*** Opening of EXTRACT PROVIDED ***

Since it is an item list, "items" is preferable. 

> + * @param[out] buf
> + *   Pointer to the output buffer.
> + * @param[out] size
> + *   Pointer to the output buffer size.
> + * @param[out] error
> + *   Pointer to the error structure.
> + *
> + * @return
> + *   0 on success, a negative errno value otherwise and rte_errno is set.
> + */
> +static int
> +flow_dv_convert_encap_data(const struct rte_flow_item *item, uint8_t
> *buf,
> +			   size_t *size, struct rte_flow_error *error) {
> +	struct ether_hdr *eth = NULL;
> +	struct vlan_hdr *vlan = NULL;
> +	struct ipv4_hdr *ipv4 = NULL;
> +	struct ipv6_hdr *ipv6 = NULL;
> +	struct udp_hdr *udp = NULL;
> +	struct vxlan_hdr *vxlan = NULL;
> +	size_t len;
> +	size_t temp_size = 0;
> +
> +	if (!item)
> +		return rte_flow_error_set(error, EINVAL,
> +					  RTE_FLOW_ERROR_TYPE_ACTION,
> +					  NULL, "invalid empty data");
> +	for (; item->type != RTE_FLOW_ITEM_TYPE_END; item++) {
> +		len = flow_dv_get_item_len(item->type);
> +		if (len + temp_size > MLX5_ENCAP_MAX_LEN)

*** Close of EXTRACT PROVIDED ***
*** Opening of DATA EXCERPTS ***

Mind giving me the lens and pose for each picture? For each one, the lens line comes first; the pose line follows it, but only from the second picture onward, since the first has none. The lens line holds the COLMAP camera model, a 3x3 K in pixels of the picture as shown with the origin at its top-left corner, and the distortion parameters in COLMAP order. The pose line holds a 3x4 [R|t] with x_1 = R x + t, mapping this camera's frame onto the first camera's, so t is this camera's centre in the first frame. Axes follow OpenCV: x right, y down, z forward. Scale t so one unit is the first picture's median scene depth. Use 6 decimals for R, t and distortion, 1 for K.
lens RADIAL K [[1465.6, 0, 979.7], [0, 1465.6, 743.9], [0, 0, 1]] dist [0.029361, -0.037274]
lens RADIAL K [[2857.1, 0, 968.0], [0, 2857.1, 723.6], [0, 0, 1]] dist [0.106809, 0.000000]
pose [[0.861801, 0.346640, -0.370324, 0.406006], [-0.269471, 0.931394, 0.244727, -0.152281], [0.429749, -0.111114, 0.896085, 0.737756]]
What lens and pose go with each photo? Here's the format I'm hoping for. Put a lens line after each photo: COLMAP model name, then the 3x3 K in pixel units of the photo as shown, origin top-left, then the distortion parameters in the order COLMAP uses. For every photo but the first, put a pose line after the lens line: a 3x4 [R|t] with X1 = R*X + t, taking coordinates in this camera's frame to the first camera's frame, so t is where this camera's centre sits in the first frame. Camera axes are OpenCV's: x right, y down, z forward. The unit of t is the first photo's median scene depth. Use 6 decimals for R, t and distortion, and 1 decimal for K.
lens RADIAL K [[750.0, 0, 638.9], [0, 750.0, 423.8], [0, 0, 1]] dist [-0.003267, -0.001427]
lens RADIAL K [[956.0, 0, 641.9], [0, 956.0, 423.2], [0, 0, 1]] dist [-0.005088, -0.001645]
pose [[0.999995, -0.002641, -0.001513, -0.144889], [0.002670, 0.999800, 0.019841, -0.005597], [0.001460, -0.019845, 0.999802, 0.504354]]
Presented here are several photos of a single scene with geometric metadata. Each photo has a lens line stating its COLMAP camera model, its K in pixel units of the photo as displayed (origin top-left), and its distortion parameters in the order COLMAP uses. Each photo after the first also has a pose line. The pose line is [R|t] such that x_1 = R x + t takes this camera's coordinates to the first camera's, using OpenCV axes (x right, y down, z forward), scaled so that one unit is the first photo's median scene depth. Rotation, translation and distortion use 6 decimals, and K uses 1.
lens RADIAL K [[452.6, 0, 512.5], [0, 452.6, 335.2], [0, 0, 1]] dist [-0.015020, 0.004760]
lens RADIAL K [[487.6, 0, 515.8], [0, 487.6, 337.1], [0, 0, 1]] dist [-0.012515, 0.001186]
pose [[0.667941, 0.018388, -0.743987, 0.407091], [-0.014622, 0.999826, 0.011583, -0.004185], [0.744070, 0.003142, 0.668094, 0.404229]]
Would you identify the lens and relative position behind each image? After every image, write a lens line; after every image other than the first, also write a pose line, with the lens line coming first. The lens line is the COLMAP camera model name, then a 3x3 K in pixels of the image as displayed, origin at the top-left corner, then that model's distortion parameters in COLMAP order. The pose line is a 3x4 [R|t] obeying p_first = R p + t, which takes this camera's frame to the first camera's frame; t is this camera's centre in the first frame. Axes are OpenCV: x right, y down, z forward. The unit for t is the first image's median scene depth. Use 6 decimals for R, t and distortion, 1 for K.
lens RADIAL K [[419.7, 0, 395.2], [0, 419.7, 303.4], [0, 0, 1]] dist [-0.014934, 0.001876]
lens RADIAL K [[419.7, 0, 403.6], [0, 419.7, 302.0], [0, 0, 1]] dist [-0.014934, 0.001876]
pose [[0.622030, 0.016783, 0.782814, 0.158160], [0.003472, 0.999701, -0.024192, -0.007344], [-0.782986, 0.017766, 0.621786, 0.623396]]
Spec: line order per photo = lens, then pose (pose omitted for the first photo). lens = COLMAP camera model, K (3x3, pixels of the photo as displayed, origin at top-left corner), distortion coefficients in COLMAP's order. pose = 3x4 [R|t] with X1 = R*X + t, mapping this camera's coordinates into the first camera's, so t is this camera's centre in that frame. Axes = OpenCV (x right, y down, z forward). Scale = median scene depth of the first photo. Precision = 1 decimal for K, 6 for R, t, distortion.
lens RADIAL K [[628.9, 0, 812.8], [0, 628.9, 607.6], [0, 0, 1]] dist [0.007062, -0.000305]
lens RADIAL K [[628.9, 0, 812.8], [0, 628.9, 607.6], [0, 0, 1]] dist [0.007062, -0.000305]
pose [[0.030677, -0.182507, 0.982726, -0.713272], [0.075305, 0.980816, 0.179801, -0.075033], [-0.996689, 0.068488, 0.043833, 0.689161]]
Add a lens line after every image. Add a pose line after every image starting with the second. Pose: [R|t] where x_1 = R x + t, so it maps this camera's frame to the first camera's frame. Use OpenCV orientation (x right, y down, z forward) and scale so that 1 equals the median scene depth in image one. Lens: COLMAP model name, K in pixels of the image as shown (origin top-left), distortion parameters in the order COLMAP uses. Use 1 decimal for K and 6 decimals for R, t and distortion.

*** Close of DATA EXCERPTS ***

• EXERCISE INSTRUCTIONS:
• A. In the code review excerpt, what does the function's comment say it returns?
• B. Summarize the code review excerpt in two sentences.
• C. Resume the code review excerpt after its last line, carrying on the quoted function.

• RESULTS FOR THE EXERCISE:
• A. It returns 0 on success and otherwise a negative errno value, with rte_errno set.

• B. The reviewer writes that "items" is preferable because it is an item list, then quotes a patch adding flow_dv_convert_encap_data, which takes output buffer, size and error pointers and returns 0 on success or a negative errno value. The function declares header pointers for Ethernet, VLAN, IPv4, IPv6, UDP and VXLAN, reports "invalid empty data" if the item is missing, and loops over the items until the END type, checking each item's length plus the running size against MLX5_ENCAP_MAX_LEN.

• C.
> +			return rte_flow_error_set(error, EINVAL,
> +
> RTE_FLOW_ERROR_TYPE_ACTION,
> +						  (void *)item->type,
> +						  "invalid item length");

It is not invalid item length, it is items total size is too big for encap. 

> +		rte_memcpy((void *)&buf[temp_size], item->spec, len);
> +		switch (item->type) {
> +		case RTE_FLOW_ITEM_TYPE_ETH:
> +			eth = (struct ether_hdr *)&buf[temp_size];
> +			break;
> +		case RTE_FLOW_ITEM_TYPE_VLAN:
> +			vlan = (struct vlan_hdr *)&buf[temp_size];
> +			if (!eth)
> +				return rte_flow_error_set(error, EINVAL,
> +
> 	RTE_FLOW_ERROR_TYPE_ACTION,
> +						(void *)item->type,
> +						"eth header not found");
> +			if (!eth->ether_type)
> +				eth->ether_type =
> RTE_BE16(ETHER_TYPE_VLAN);
> +			break;
> +		case RTE_FLOW_ITEM_TYPE_IPV4:
> +			ipv4 = (struct ipv4_hdr *)&buf[temp_size];
> +			if (!vlan && !eth)
> +				return rte_flow_error_set(error, EINVAL,
> +
> 	RTE_FLOW_ERROR_TYPE_ACTION,
> +						(void *)item->type,
> +						"neither eth nor vlan"
> +						" header found");
> +			if (vlan && !vlan->eth_proto)
> +				vlan->eth_proto =
> RTE_BE16(ETHER_TYPE_IPv4);
> +			else if (eth && !eth->ether_type)
> +				eth->ether_type =
> RTE_BE16(ETHER_TYPE_IPv4);
> +			if (!ipv4->version_ihl)
> +				ipv4->version_ihl = 0x45;
> +			if (!ipv4->time_to_live)
> +				ipv4->time_to_live = 0x40;

If no existing macro have those two above defined as ones. 
There are few more places on this function related to this comment. 

> +			break;
> +		case RTE_FLOW_ITEM_TYPE_IPV6:
> +			ipv6 = (struct ipv6_hdr *)&buf[temp_size];
> +			if (!vlan && !eth)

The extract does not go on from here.